The WNT signaling cascade controls a plethora of biological processes throughout development and adult life of all animals. WNT pathway aberrant activity has been associated with a wide range of pathologies in humans, particularly the development and progression of cancer. Thirty-five years after the identification of the first member of the WNT family, many questions concerning the pathway are still unanswered and the genes that are affected by or modulate the WNT signaling cascade attract significant biomedical interest. Recently, lncRNAs have been found to be regulated by the WNT cascade and to participate in WNT-driven gene expression programs through a plethora of different mechanisms, some of which have been described above.

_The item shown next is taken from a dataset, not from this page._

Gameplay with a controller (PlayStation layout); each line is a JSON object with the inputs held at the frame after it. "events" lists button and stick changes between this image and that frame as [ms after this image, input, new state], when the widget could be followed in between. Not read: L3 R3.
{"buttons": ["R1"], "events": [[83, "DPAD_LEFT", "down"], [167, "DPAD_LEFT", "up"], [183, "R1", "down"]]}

These molecules tend to be expressed in a more tissue-specific and spatiotemporal manner and respond rapidly to various signaling events; this along with their non-coding nature may make them effective biomarkers and novel targets for cancer therapy. We expect that the great advances made in recent years in Next Generation Sequencing (NGS), mass-spectrometry and single-molecule visualization technologies will help uncover more such lncRNAs that intersect the WNT pathway and determine their localization, protein interactors, target molecules and mode of action.